The healthcare provider is the best person to answer your questions. He or she can tell you what your treatment choices are, how successful they’re expected to be, and what the risks and side effects are. Your healthcare provider may advise a specific treatment. Or he or she may offer more than one, and ask you which one you’d like to use. It can be hard to make this decision. It is important to take the time you need to make the best decision for you.
Understanding the goals of treatment for vaginal cancer
Treatment may help control or cure vaginal cancer. It can also improve your quality of life by helping to control the symptoms of the disease. The goal of vaginal cancer treatment is to do one or more of these:
Remove the main vaginal cancer tumor
Kill vaginal cancer cells
Stop the growth or spread of vaginal cancer cells
Prevent or delay the cancer growing back
Ease symptoms of the cancer, such as pain or pressure on organs
Types of treatment for vaginal cancer
There are two main kinds of treatment for vaginal cancer:
Local treatments. These remove, destroy, or control cancer cells in one part of the body. Surgery and radiation are local treatments.

++++++++

▶ **Actions to take**:
A. Quote the passage on vaginal cancer treatment from "The healthcare provider" to "decision for you.".
B. Answer these questions using the passage on vaginal cancer treatment.
(i) Who does the passage call the best person to answer your questions?
(ii) Which two treatments does it name as local treatments?
(iii) What examples of cancer symptoms does it give that treatment can ease?
C. Carry on the passage on vaginal cancer treatment from its last sentence.

▶ **Stored data**:
++++++++

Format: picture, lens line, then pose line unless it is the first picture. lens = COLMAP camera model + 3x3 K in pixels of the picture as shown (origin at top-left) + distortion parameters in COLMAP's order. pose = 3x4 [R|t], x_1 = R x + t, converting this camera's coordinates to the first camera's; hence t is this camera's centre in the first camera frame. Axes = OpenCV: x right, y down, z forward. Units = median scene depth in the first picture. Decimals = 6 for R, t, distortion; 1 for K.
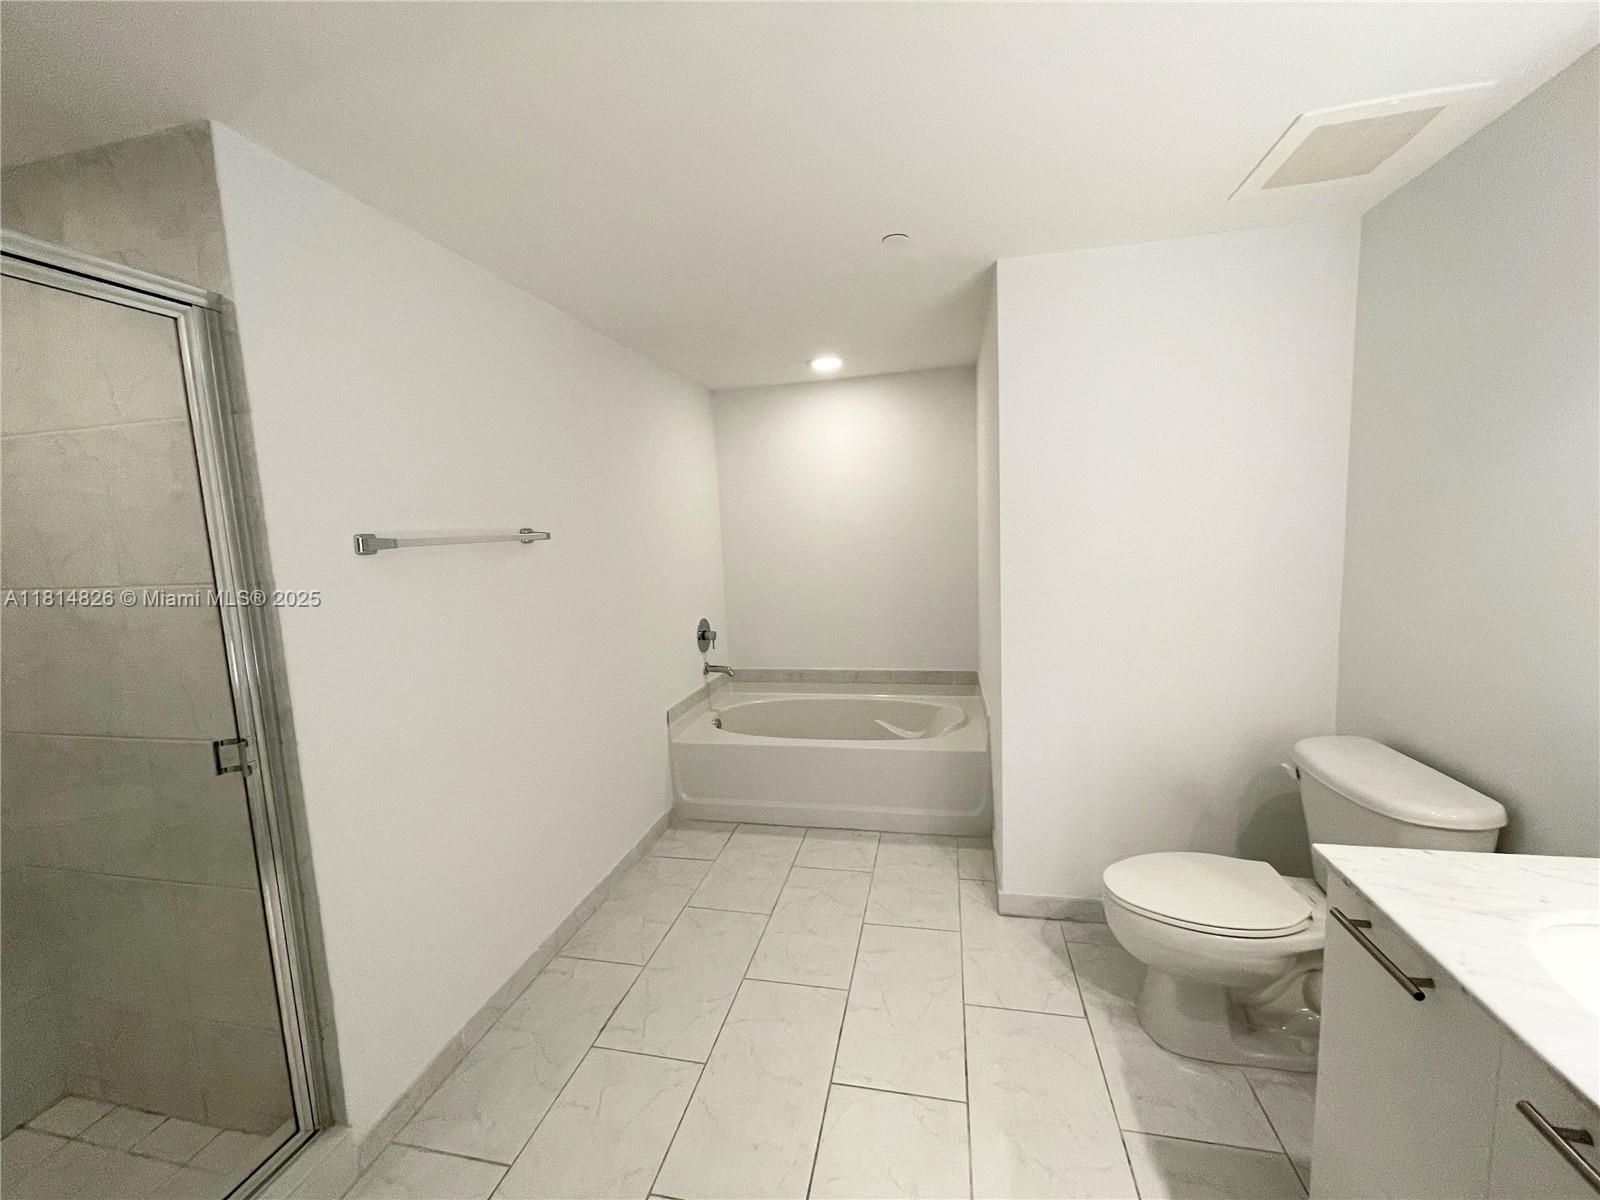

++++++++

▶ **Answers**:
A.
The healthcare provider is the best person to answer your questions. He or she can tell you what your treatment choices are, how successful they’re expected to be, and what the risks and side effects are. Your healthcare provider may advise a specific treatment. Or he or she may offer more than one, and ask you which one you’d like to use. It can be hard to make this decision. It is important to take the time you need to make the best decision for you.

B.
(i) The healthcare provider.
(ii) Surgery and radiation.
(iii) Pain or pressure on organs.

C.
Systemic treatments. These destroy or control cancer cells throughout the whole body. Chemotherapy is a systemic treatment.
You may have just one treatment or a combination of these treatments:
Surgery. Surgery is used to remove the cancer from your vagina. During surgery, a biopsy may be done on the lymph nodes in the groin and the pelvis. This is where vaginal cancer often spreads (metastasizes). The results of your biopsy will help your healthcare provider see if the cancer has spread. If the cancer has spread, other organs or tissue may need to be removed during surgery, or you may need more treatment after surgery.
Radiation therapy. This treatment kills cancer cells with high-energy radiation. The radiation may come from a large machine that directs it into your body. Or radioactive material may be put inside the vagina for a certain amount of time. Healthcare providers often use radiation alone to treat vaginal cancer, especially when it’s smaller. Your healthcare provider may use low-dose chemotherapy along with radiation therapy to help make your treatment work better. You may get radiation treatment after surgery to kill any cancer cells that may be left.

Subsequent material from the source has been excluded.